Question

Which of the following correlation coefficients would indicate the strongest relationship between two variables? A. .58 B. 19 C. -.97 D. -.05

Short answer

Answer: C. -0.97

Step-by-step solution

Understand correlation coefficients

A correlation coefficient measures the strength and direction of the relationship between two variables. The value of the correlation coefficient ranges from -1 to 1. A value close to 1 indicates a strong positive relationship, a value close to -1 shows a strong negative relationship, while a value near 0 indicates a weak or no relationship between the variables.

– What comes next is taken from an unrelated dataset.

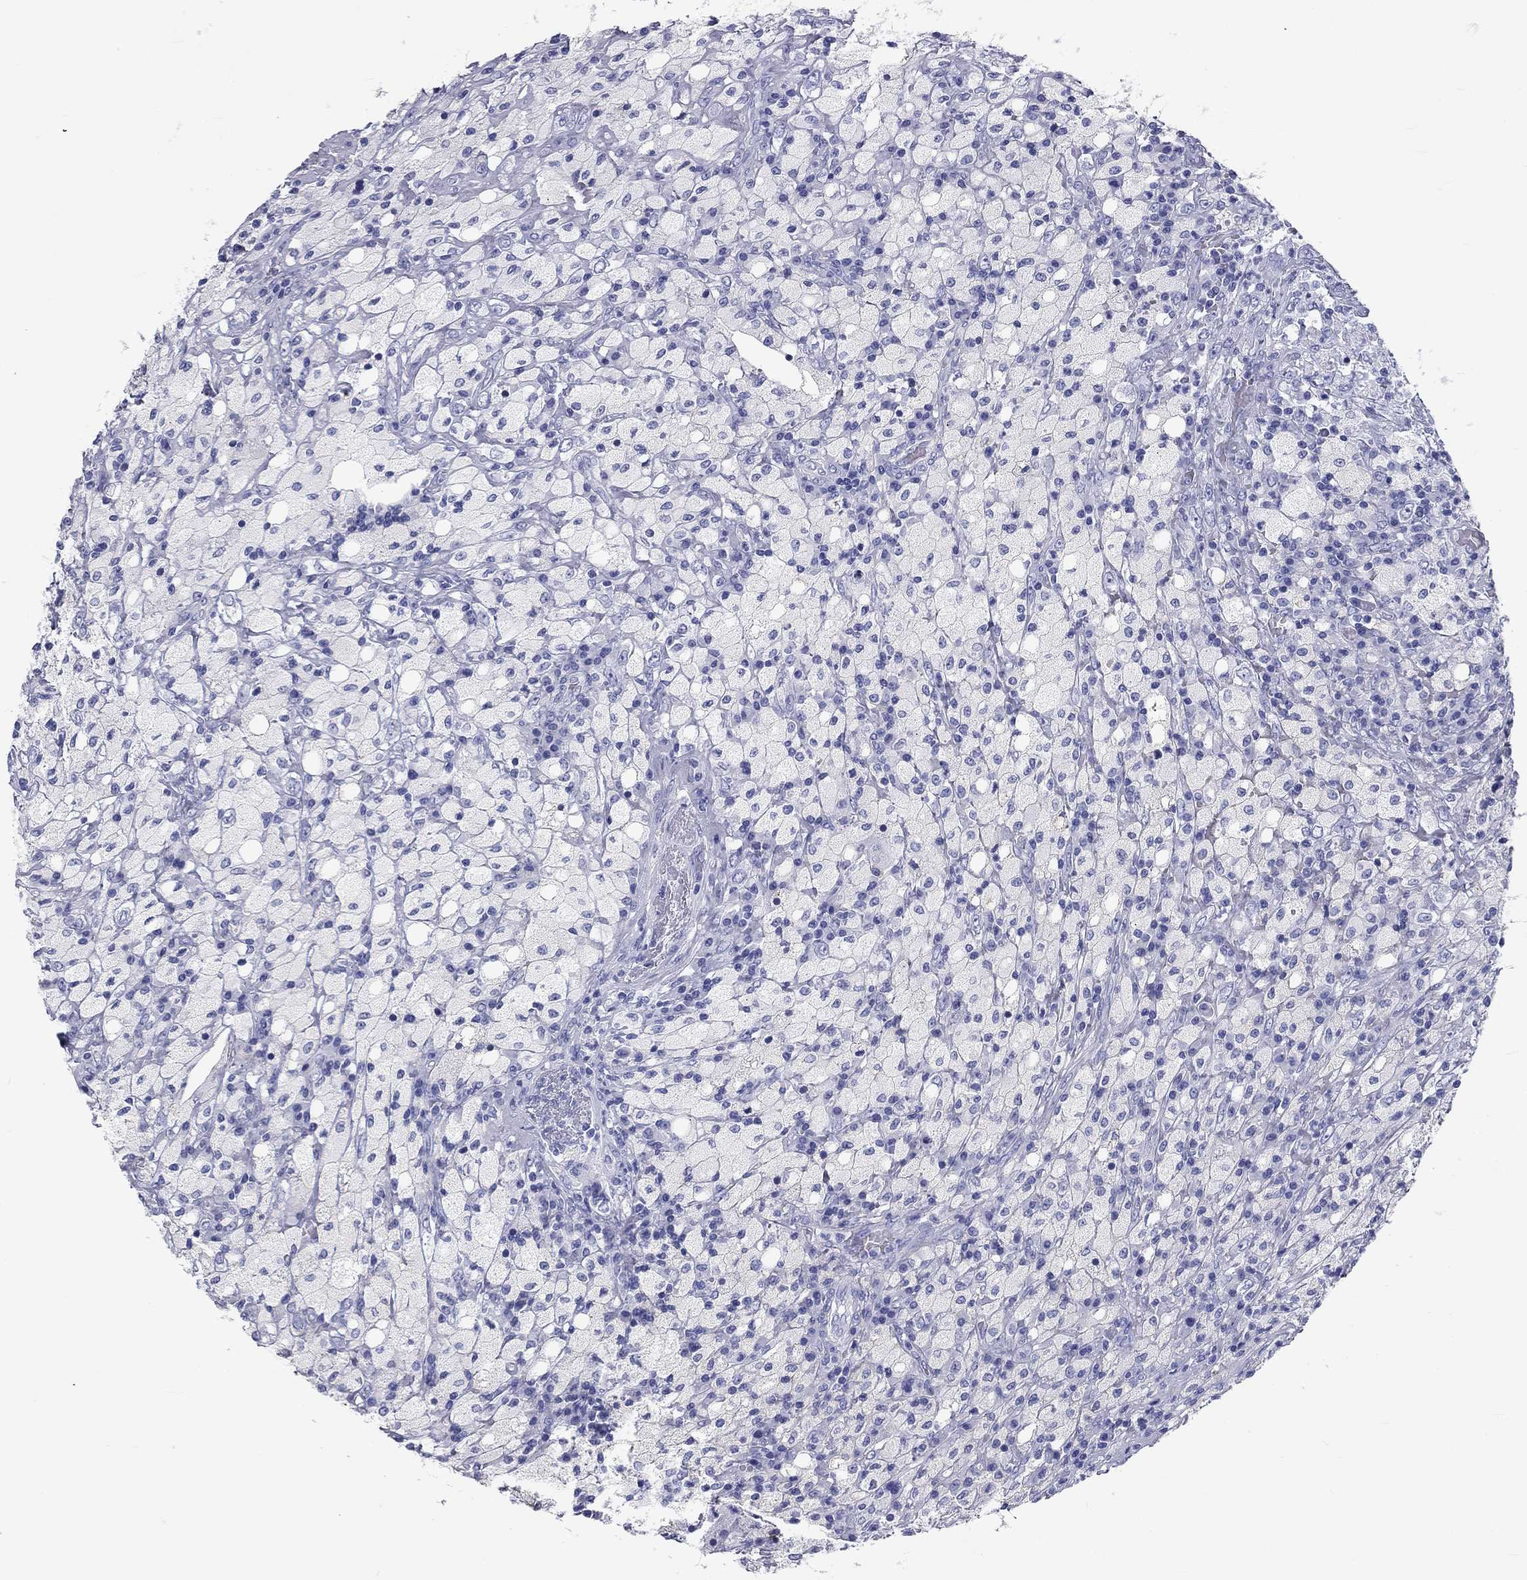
{"staining": {"intensity": "negative", "quantity": "none", "location": "none"}, "tissue": "testis cancer", "cell_type": "Tumor cells", "image_type": "cancer", "snomed": [{"axis": "morphology", "description": "Necrosis, NOS"}, {"axis": "morphology", "description": "Carcinoma, Embryonal, NOS"}, {"axis": "topography", "description": "Testis"}], "caption": "Testis cancer stained for a protein using immunohistochemistry reveals no staining tumor cells.", "gene": "DNALI1", "patient": {"sex": "male", "age": 19}}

Identify the strongest correlation coefficient

Since the strongest relationship is either a positive or a negative relationship, we need to find the correlation coefficient with the highest absolute value among the given options. Let's analyze the coefficients: A. .58 -> Moderate positive relationship B. 19 -> Invalid coefficient (the value exceeds the -1 to 1 range) C. -0.97 -> Extremely strong negative relationship D. -0.05 -> Very weak negative relationship Only option B (19) is not a valid correlation coefficient, because it exceeds the valid range (-1 to 1).

Compare absolute values

Now, let's compare the absolute values of the remaining coefficients: A. |.58| = 0.58 C. |-.97| = 0.97 D. |-.05| = 0.05 Among all the remaining coefficients, 0.97 (option C) has the highest absolute value, which indicates the strongest relationship between the two variables.

Answer the question

Based on the analysis, we can conclude that option C, with a correlation coefficient of -0.97, represents the strongest relationship between two variables among all the given options.

Key concepts

Relationship Between Variables

When we talk about the 'relationship between variables', what we are referring to is how one variable changes in response to another. Imagine you are tracking the amount of time students study and their resulting test scores. If you notice that more study time often corresponds with higher test scores, you're observing a relationship between the two variables.

In statistics, this relationship is quantified using correlation coefficients. These coefficients, which always range between -1 and 1, tell us not only whether there is a relationship but also how strong that relationship is. When we see a correlation coefficient that's close to 1 or -1, it indicates a significant connection between the variables at play.

Strength of Correlation

The magnitude of the correlation coefficient indicates the 'strength of correlation'. A correlation coefficient of -1 or 1 signifies an absolute linear relationship, meaning that the two variables move perfectly in tandem - they increase or decrease exactly in proportion to each other. For instance, a coefficient of 1 means that for every positive increase in one variable, there's a positive increase in the second variable at a consistent rate.

A coefficient closer to 0 means a weaker correlation; the changes in one variable are less consistently matched in the second variable. In our example involving study time and test scores, a coefficient of 0.58 suggests a moderate relationship: as study times increase, test scores tend to increase as well, though not as consistently as they might with a higher coefficient.

Positive and Negative Correlation

Correlation coefficients can be 'positive' or 'negative', indicating the direction of the relationship. A 'positive correlation' means that as one variable increases, the other variable also increases. Conversely, a 'negative correlation' means that as one variable increases, the other decreases.

Take, for example, two scenarios: In one, a coefficient of 0.58 shows that more study time is moderately associated with better test scores (positive correlation). In another situation, a coefficient of -0.97 means that as the number of hours of television watched increases, perhaps students' test scores significantly decrease (negative correlation). Thus, a strong negative correlation like -0.97 in the original exercise suggests a powerful inverse relationship between the two variables under consideration.